Melon with Serrano-Mint Syrup Recipe

This is just one of the recipes I developed to take advantage of the fresh mint I grow nearly year-round. The serrano pepper is a nice contrast to the sweetness of the syrup and salad. —Jennifer Fisher, Austin, Texas
TOTAL TIME: Takes: 30 min. + chilling YIELD:12 servings


  • 1/3 cup sugar
  • 1/3 cup water
  • 1/4 cup lemon juice
  • 3 tablespoons honey
  • 1/2 teaspoon minced serrano pepper
  • 1/4 cup minced fresh mint
  • 1 tablespoon grated lemon peel
  • 4 cups each cubed watermelon, cantaloupe and honeydew


  • 1. In a small saucepan, bring sugar, water, lemon juice, honey and serrano pepper to a boil; cook 3-5 minutes or until slightly thickened.
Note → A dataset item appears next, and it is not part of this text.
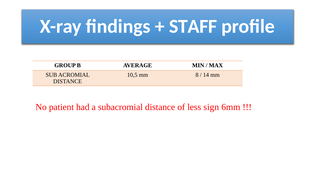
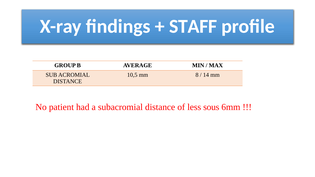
sign: sign -> sous
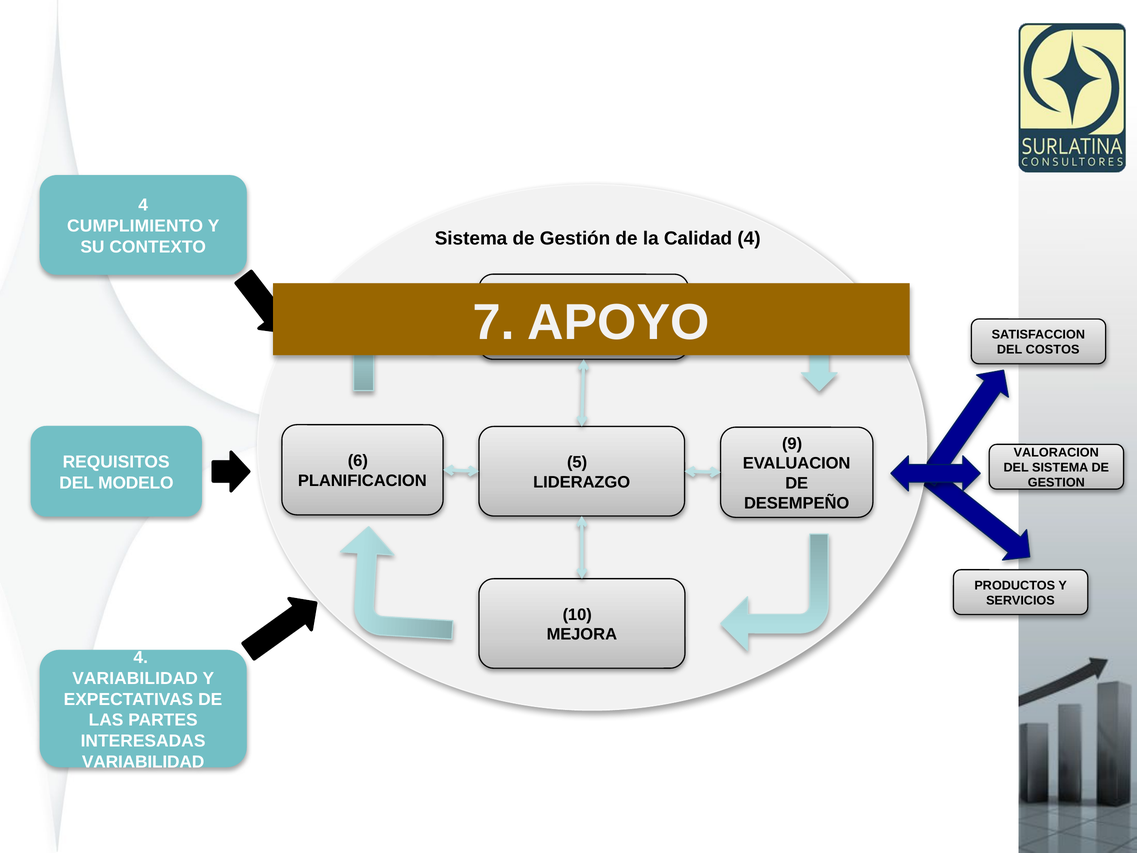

Remove from heat; stir in mint and lemon peel. Cool completely.
  • 2. Strain syrup; discard pepper, mint and lemon peel. In a large bowl, combine melons. Add syrup; gently toss to coat. Refrigerate, covered, at least 2 hours, stirring several times. Yield: 12 servings (1 cup each).
Editor's Note: Wear disposable gloves when cutting hot peppers; the oils can burn skin. Avoid touching your face.

Nutritional Facts

1 cup: 92 calories, 0 fat (0 saturated fat), 0 cholesterol, 13mg sodium, 25g carbohydrate (23g sugars, 1g fiber), 1g protein. Diabetic Exchanges: 1 fruit, 1/2 starch.